Zvereff Val, Yao Suxia, Ramsey Julia, Mikhail Fady M, Vijzelaar Raymon, Messiaen Ludwine
Department of Genetics, University of Alabama at Birmingham, Birmingham, Alabama, USA.
Genet Test Mol Biomarkers. 2010 Aug;14(4):505-10. doi: 10.1089/gtmb.2009.0188.
Mutations in the PKHD1 gene are responsible for autosomal recessive polycystic kidney disease (ARPKD). Using exon scanning by denaturing high-performance liquid chromatography (dHPLC) or bidirectional sequencing of all exons constituting the longest open reading frame, the mutation detection rate reaches approximately 82% and minor lesion mutations include truncating, splice, and missense mutations.
The main aim of this study was to screen ARPKD patients in whom only one pathogenic PKHD1 mutation was identified after bidirectional sequencing of the longest open reading frame, for gene copy number alterations by employing multiplex ligation-dependent probe amplification complemented with quantitative real-time polymerase chain reaction.
Sixteen ARPKD probands were studied in whom only one clearly pathogenic mutation was previously identified. One patient with a suspected homozygous deletion of the exons 1-37 was also included in this cohort. Three distinct PKHD1 germ-line deletions were identified. Two of these deletions encompassed multiple exons of PKHD1 extending far beyond the 5' and 3' untranslated regions of the gene, and spanning at least 170 and 470 kb, respectively. The third 3.7 kb intragenic deletion affected only exons 20-21 of the PKHD1 gene. Thus, this is the first report presenting analysis of the entire PKHD1 longest open reading frame for gene deletions/duplications in a select cohort of ARPKD patients, in whom previously only one mutation was identified after bidirectional sequencing of the entire longest open reading frame.

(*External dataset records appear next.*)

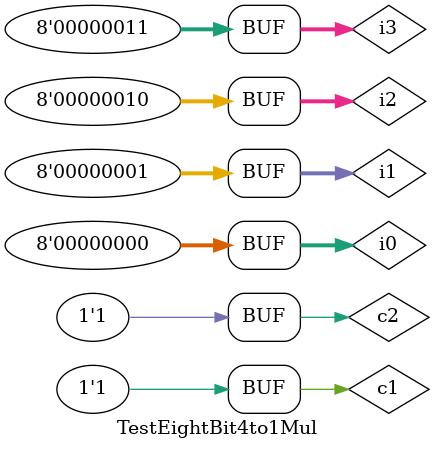
<source format=sv>
`timescale 1ns / 1ps


module TestEightBit4to1Mul();
logic[7:0] i0,i1,i2,i3;
logic c1,c2;
logic[7:0] o;
EightBit4to1Mul dut(i0,i1,i2,i3,c1,c2,o);
    
initial begin

 c1 = 0; c2 = 0; i0 = 8'b0000; i1 = 8'b0001; i2 = 8'b0010; i3 = 8'b0011; #10;
 c1 = 0; c2 = 0; i0 = 8'b0000; i1 = 8'b0001; i2 = 8'b0010; i3 = 8'b0011; #10;
 c1 = 0; c2 = 1; i0 = 8'b0000; i1 = 8'b0001; i2 = 8'b0010; i3 = 8'b0011; #10;
 c1 = 0; c2 = 1; i0 = 8'b0000; i1 = 8'b0001; i2 = 8'b0010; i3 = 8'b0011; #10;
 c1 = 1; c2 = 0; i0 = 8'b0000; i1 = 8'b0001; i2 = 8'b0010; i3 = 8'b0011; #10;
 c1 = 1; c2 = 0; i0 = 8'b0000; i1 = 8'b0001; i2 = 8'b0010; i3 = 8'b0011; #10;
 c1 = 1; c2 = 1; i0 = 8'b0000; i1 = 8'b0001; i2 = 8'b0010; i3 = 8'b0011; #10;
 c1 = 1; c2 = 1; i0 = 8'b0000; i1 = 8'b0001; i2 = 8'b0010; i3 = 8'b0011; #10;
 
end
endmodule

</source>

The data indicate that multiplex ligation-dependent probe amplification is a sensitive and rapid method to identify PKHD1 deletions. Our study demonstrates that dosage analysis will increase the PKHD1 mutation detection rate and should be performed as a complementary assay in patients suspected to have ARPKD in the absence of two clear pathogenic mutations.
PKHD1基因的突变是常染色体隐性多囊肾病(ARPKD)的病因。通过变性高效液相色谱法(dHPLC)进行外显子扫描或对构成最长开放阅读框的所有外显子进行双向测序,突变检测率约为82%,微小病变突变包括截短突变、剪接突变和错义突变。

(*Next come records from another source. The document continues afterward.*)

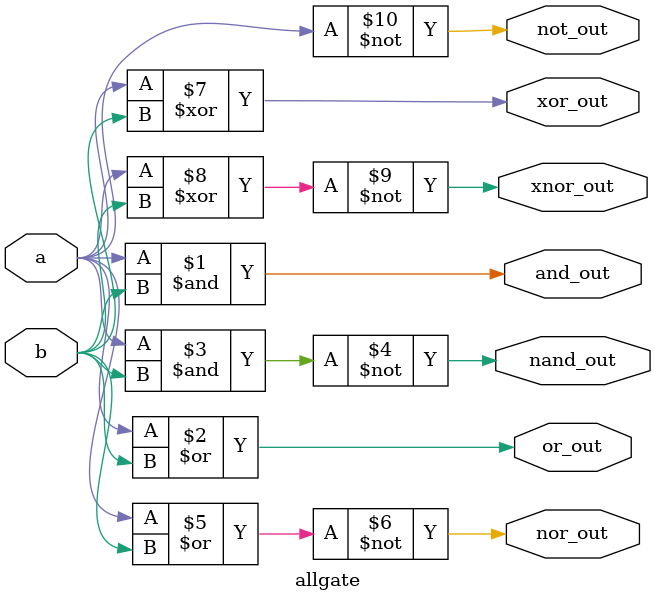
<source format=v>
module allgate(input a,b,output and_out,or_out,nand_out,nor_out,not_out,xor_out,xnor_out);
and(and_out,a,b);
or(or_out,a,b);
//not(not_out,a);
nand(nand_out,a,b);
nor(nor_out,a,b);
xor(xor_out,a,b);
xnor(xnor_out,a,b);
//dataflow modeloing
assign not_out = ~a;
endmodule

</source>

本研究的主要目的是,对于那些在对最长开放阅读框进行双向测序后仅鉴定出一个致病性PKHD1突变的ARPKD患者,采用多重连接依赖探针扩增结合定量实时聚合酶链反应来筛查基因拷贝数改变。
对16名ARPKD先证者进行了研究,这些患者此前仅鉴定出一个明确的致病性突变。该队列中还纳入了一名疑似外显子1 - 37纯合缺失的患者。鉴定出了三种不同的PKHD1种系缺失。其中两种缺失包含PKHD1的多个外显子,远远超出该基因的5'和3'非翻译区,分别跨越至少170 kb和470 kb。第三种3.7 kb的基因内缺失仅影响PKHD1基因的外显子20 - 21。因此,这是首篇报道对一组特定ARPKD患者的整个PKHD1最长开放阅读框进行基因缺失/重复分析的文章,这些患者在对整个最长开放阅读框进行双向测序后此前仅鉴定出一个突变。
数据表明多重连接依赖探针扩增是鉴定PKHD1缺失的一种灵敏且快速的方法。我们的研究表明,剂量分析将提高PKHD1突变检测率,对于疑似患有ARPKD但未发现两个明确致病性突变的患者,应作为补充检测进行剂量分析。